▶ _Kutipan_
════════════════

Public Figure dan Komentar Jahat Netizen
Banyak public figure, baik dari kalangan aktor, musisi, selegram maupun youtuber, mereka semua tidak pernah terlepas dari nyinyiran netizen.
Netizen sebetulnya bisa disebut sebagai revolusi digital di bidang per-gibah-an. Dulu gibah hanya bisa dilakukan emak-emak di tongkrongan tukang sayur atau di club warung kopi suami-suami takut istri. Kalau sekarang gibah sudah berevolusi via komentar Youtube dan media sosial.
Bedanya, gibah lewat kolom komentar bisa dilakukan tanpa mengenal satu sama lain. Mereka bisa gibah tanpa harus berkenalan terlebih dahulu.
Dan biasanya, orang yang sedang di gibah-kan kemungkinan besar pasti membaca semua isi gibahannya netizen. Itulah ajaibkan gibah online.
Tidak sedikit publik figur secara terbuka menceritakan kesulitan mereka dalam menanggapi haters. Sejak dulu saya sering berpikir bagaimana mereka bisa tetap berkaya dan terus bertahan dengan serbuan haters.
Tapi suatu kali saya membayangkan, jika suatu hari ada orang berkomentar di instagram saya dengan nada yang jahat. Apa saya akan sakit hati? Saya rasa, iya.
Saya juga pernah berandai-andai bagaimana jika saya adalah seorang Awkarin yang setiap hari di nyinyirin netizen yang maha suci, aku penuh dosa.

════════════════

▶ _Data yang Ditampilkan_
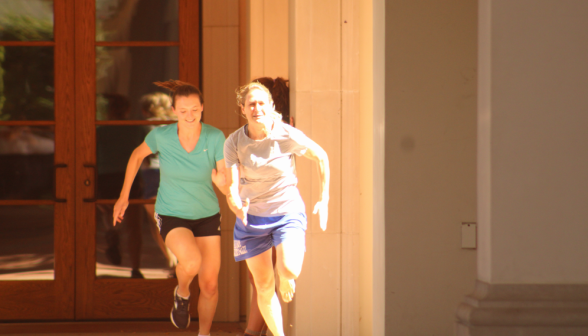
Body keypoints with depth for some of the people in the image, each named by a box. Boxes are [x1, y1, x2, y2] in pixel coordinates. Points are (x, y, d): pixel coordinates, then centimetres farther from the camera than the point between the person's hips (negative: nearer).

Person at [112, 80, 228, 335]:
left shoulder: (215, 137, -19)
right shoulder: (161, 135, -19)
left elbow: (228, 187, -20)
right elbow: (138, 155, 3)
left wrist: (222, 182, -45)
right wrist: (124, 196, 5)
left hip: (207, 215, 2)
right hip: (172, 216, -2)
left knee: (210, 285, 6)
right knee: (191, 261, -31)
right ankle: (182, 293, 4)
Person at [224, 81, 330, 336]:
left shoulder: (288, 136, -15)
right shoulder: (234, 142, -12)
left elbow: (321, 157, 1)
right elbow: (231, 186, -17)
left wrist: (324, 200, 1)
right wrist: (236, 204, -40)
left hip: (288, 212, -2)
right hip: (252, 217, 2)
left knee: (289, 270, -24)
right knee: (264, 287, 4)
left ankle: (285, 280, 14)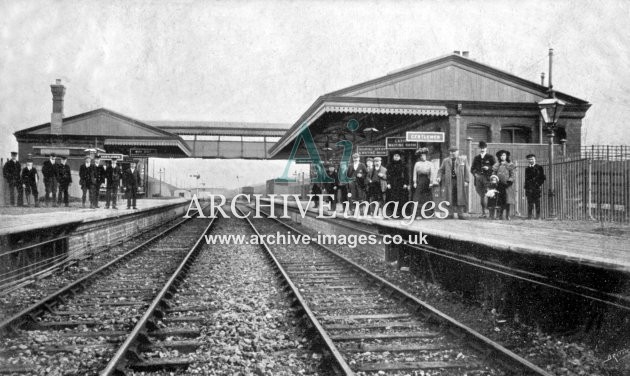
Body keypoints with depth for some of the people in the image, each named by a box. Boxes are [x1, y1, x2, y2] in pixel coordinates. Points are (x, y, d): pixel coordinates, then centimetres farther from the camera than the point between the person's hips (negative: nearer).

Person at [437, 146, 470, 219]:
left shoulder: (463, 159, 9)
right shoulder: (446, 161, 13)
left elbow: (466, 170, 5)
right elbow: (441, 170, 14)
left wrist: (466, 180, -4)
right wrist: (439, 177, -5)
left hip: (460, 182, -1)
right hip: (449, 181, 1)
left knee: (460, 197, -1)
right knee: (450, 198, -1)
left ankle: (460, 214, 3)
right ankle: (450, 213, 4)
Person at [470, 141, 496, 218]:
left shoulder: (490, 157, 6)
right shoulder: (476, 158, 16)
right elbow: (472, 169, 17)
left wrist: (488, 168, -14)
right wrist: (475, 173, -2)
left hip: (487, 179, -4)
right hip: (478, 179, 4)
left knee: (486, 195, -14)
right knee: (481, 196, 7)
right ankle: (483, 212, 16)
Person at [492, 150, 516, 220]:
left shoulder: (510, 165, 7)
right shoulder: (497, 166, 13)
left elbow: (512, 175, 2)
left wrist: (510, 180, -15)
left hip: (508, 185, -1)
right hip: (499, 185, 1)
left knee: (508, 201, -4)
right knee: (501, 202, -3)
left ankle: (507, 216, 1)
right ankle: (500, 215, 1)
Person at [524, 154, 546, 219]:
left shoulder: (539, 167, 7)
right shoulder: (527, 168, 16)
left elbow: (543, 178, 5)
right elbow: (526, 178, 14)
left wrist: (539, 184, -7)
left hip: (537, 187, -2)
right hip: (529, 188, 2)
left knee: (537, 203, -4)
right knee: (530, 203, -2)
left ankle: (538, 217, -3)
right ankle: (529, 217, -1)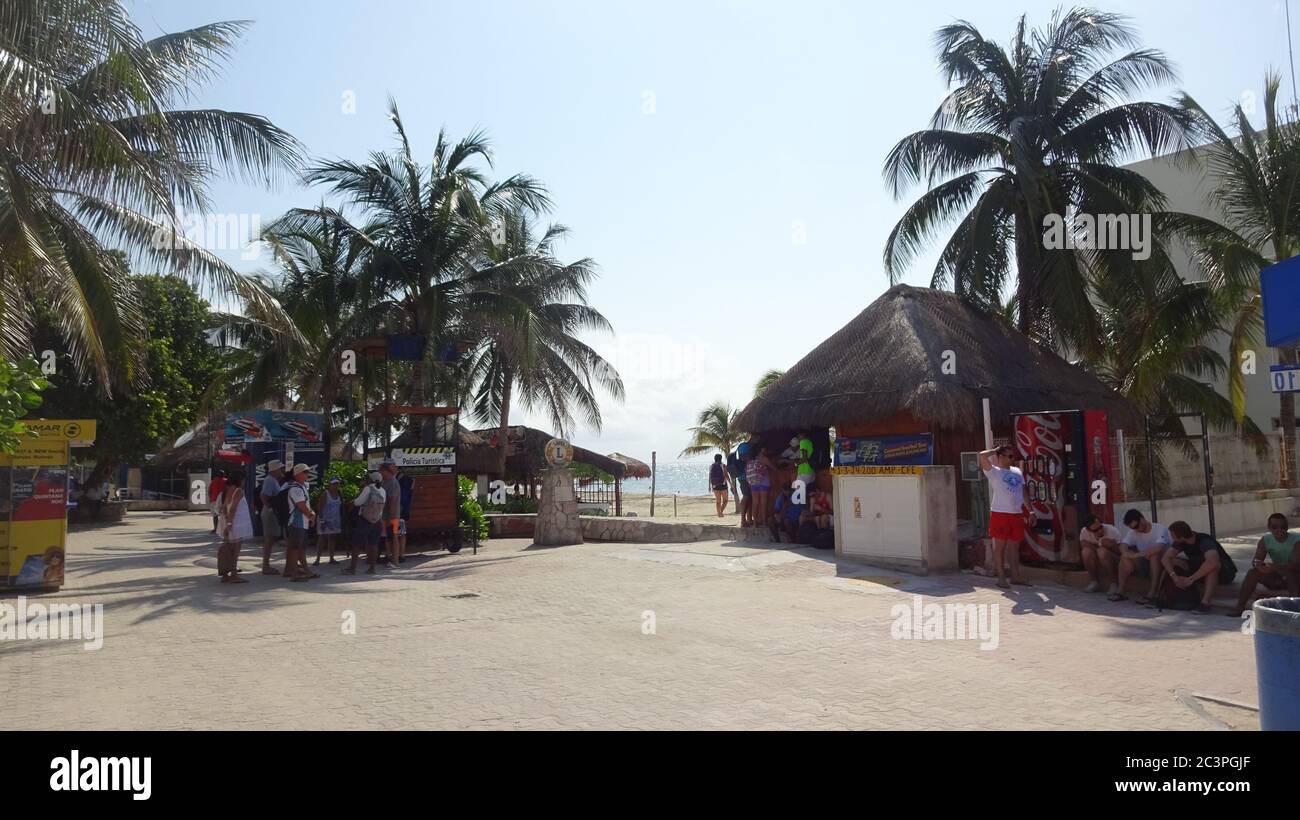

════════════════

▶ _Perintah Latihan_
Kutip tanpa mengubah apa pun bagian tulisan tentang nyinyiran netizen terhadap public figure, dimulai dari "Netizen sebetulnya bisa" dan berlanjut hingga "dengan serbuan haters.".

▶ _Hasil_
Netizen sebetulnya bisa disebut sebagai revolusi digital di bidang per-gibah-an. Dulu gibah hanya bisa dilakukan emak-emak di tongkrongan tukang sayur atau di club warung kopi suami-suami takut istri. Kalau sekarang gibah sudah berevolusi via komentar Youtube dan media sosial.
Bedanya, gibah lewat kolom komentar bisa dilakukan tanpa mengenal satu sama lain. Mereka bisa gibah tanpa harus berkenalan terlebih dahulu.
Dan biasanya, orang yang sedang di gibah-kan kemungkinan besar pasti membaca semua isi gibahannya netizen. Itulah ajaibkan gibah online.
Tidak sedikit publik figur secara terbuka menceritakan kesulitan mereka dalam menanggapi haters. Sejak dulu saya sering berpikir bagaimana mereka bisa tetap berkaya dan terus bertahan dengan serbuan haters.